Many Wall Street banks are pricing in expectations for an interest rate rise from the Federal Reserve, which would be a shot in the arm for their businesses.
Economists see rising optimism from the Federal Open Market Committee, which could lead to the first interest rate increase of 2016. Wall Street banks began the year thinking (or, hoping) that the Fed would raise rates repeatedly this year, only to see those hopes dashed after June’s Brexit vote and a weak U.S. jobs number in May.
“These changes were modest but in an optimistic direction, and the improved risk assessment could begin to lay the groundwork for a hike in a few meetings’ time, provided the data cooperate,” wrote JPMorganeconomist Michael Feroli on Wednesday. “We continue to look for a second rate hike in December, and we still believe we’d need to see some blockbuster employment and inflation data to make September a realistic possibility.”
Blowout jobs numbers are exactly what the market got from the June data, which was released earlier this month, but it was too little, too late, for the FOMC, which watched as the post-Brexit freakout dashed any expectations of a summer interest rate hike.

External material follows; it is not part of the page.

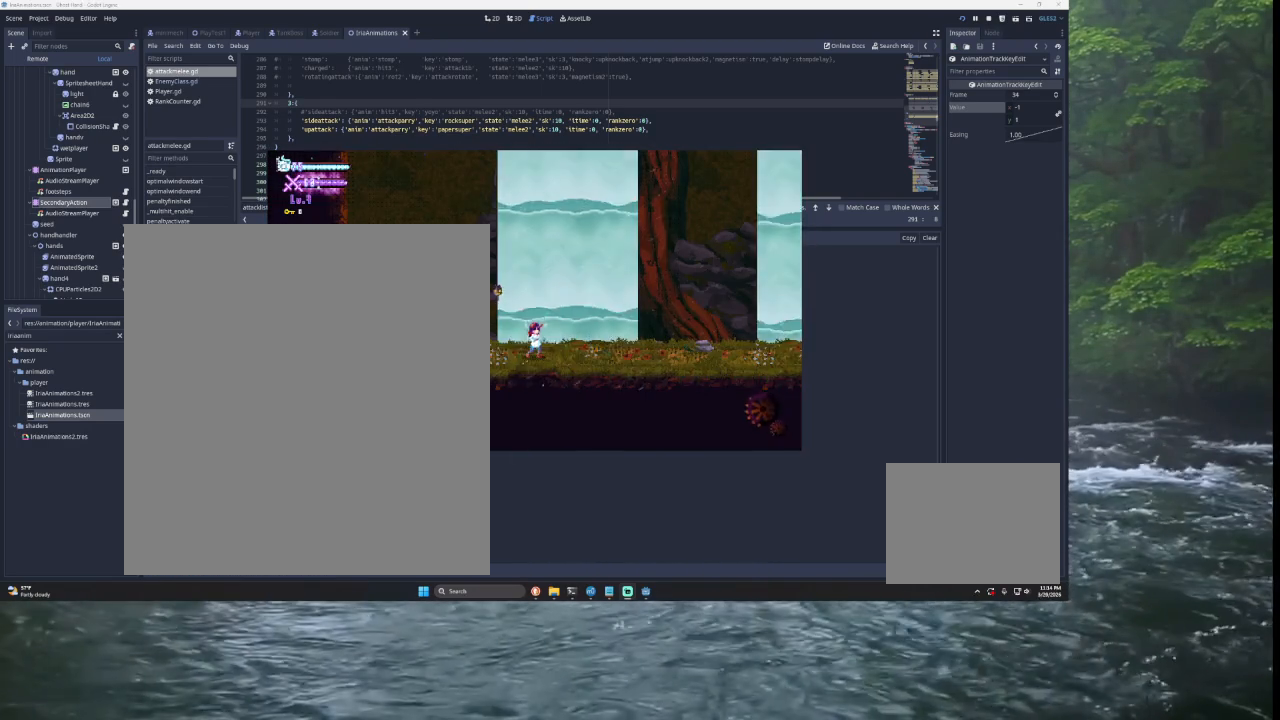
{"buttons": [], "left_stick": "center", "right_stick": "center", "events": []}
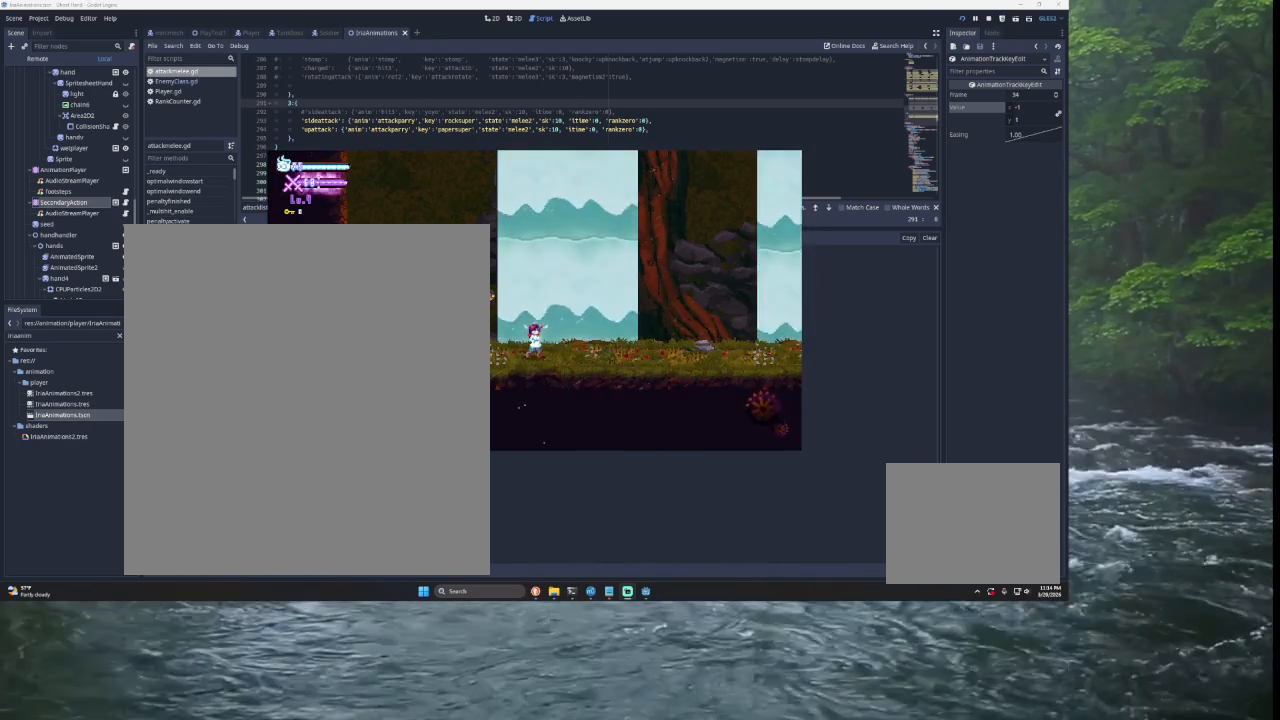
{"buttons": [], "left_stick": "center", "right_stick": "center", "events": []}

Others do see September as a realistic possibility for an interest rate increase. Goldman Sachs analysts on Wednesday raised their expectations for a September rate hike to 30 percent from 25 percent and also upped their odds for a rate rise in December, after hearing the FOMC say it sees near-term risks to its economic outlook lessening.

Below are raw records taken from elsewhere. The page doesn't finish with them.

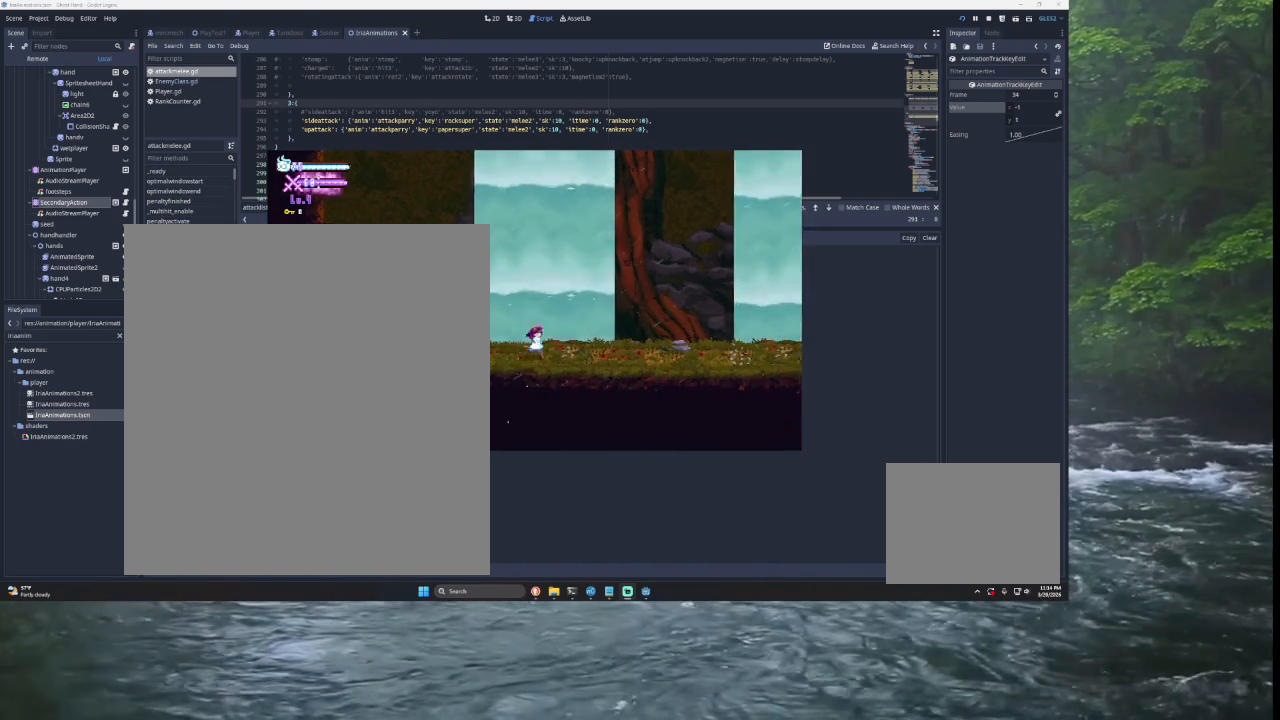
{"buttons": [], "left_stick": "right", "right_stick": "center", "events": []}
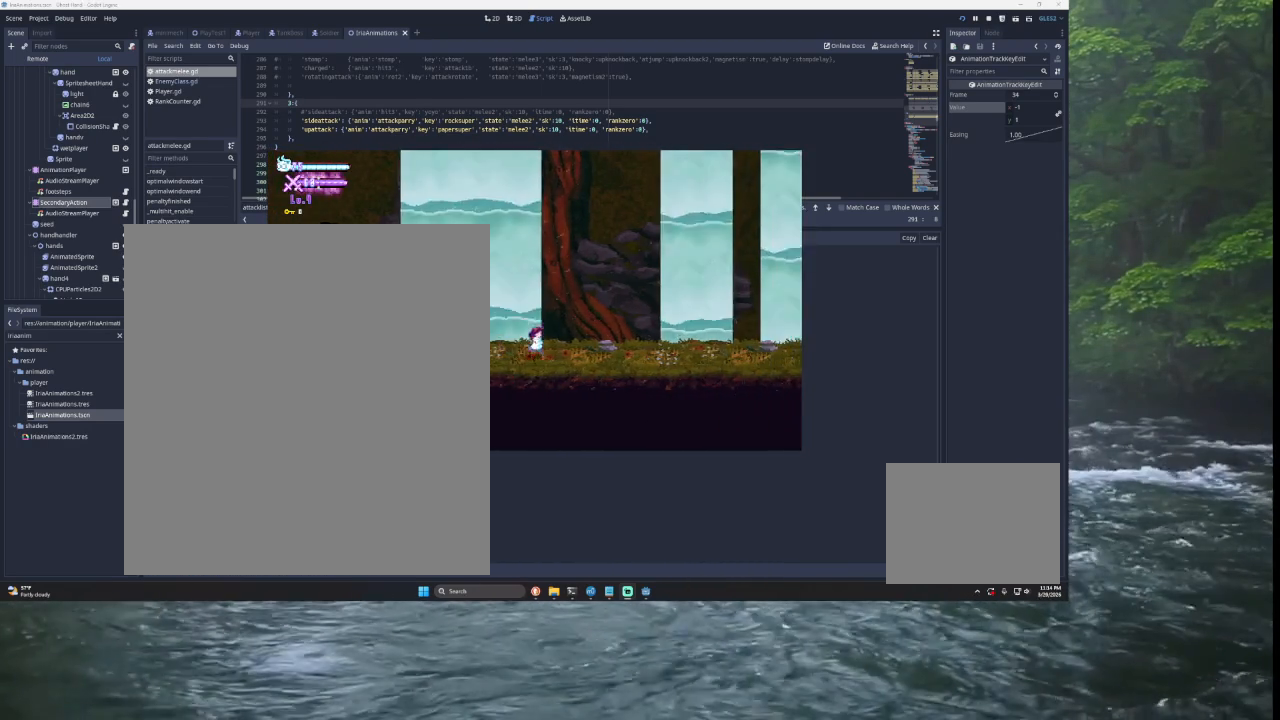
{"buttons": [], "left_stick": "right", "right_stick": "center", "events": []}
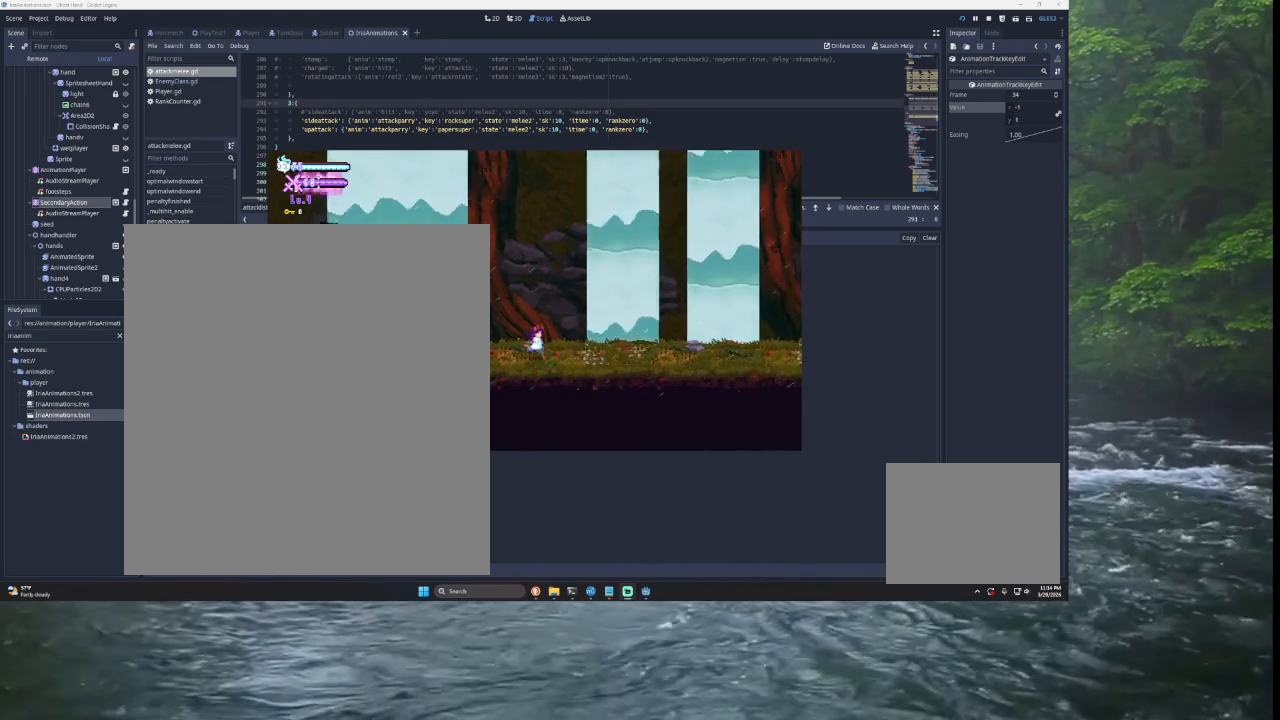
{"buttons": [], "left_stick": "right", "right_stick": "center", "events": []}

Now, the market is processing its Brexit reaction as if some fears were overblown. U.S. bank stocks have mostly rebounded from second-quarter lows, and the market has rallied past lows that came in late June after the U.K. vote.
“The FOMC is acknowledging the post-Brexit calm in the markets, but is still cognizant about the uncertainties in the global economic outlook,”Bank of America Merrill Lynch economists wrote Wednesday. “We continue to believe that a September hike is unlikely, but expect conditions to be met by December to justify a rate hike, assuming no additional shocks.”
Correction: This story has been updated to reflect that strong jobs data were reported earlier this month and that the market dropped in late June.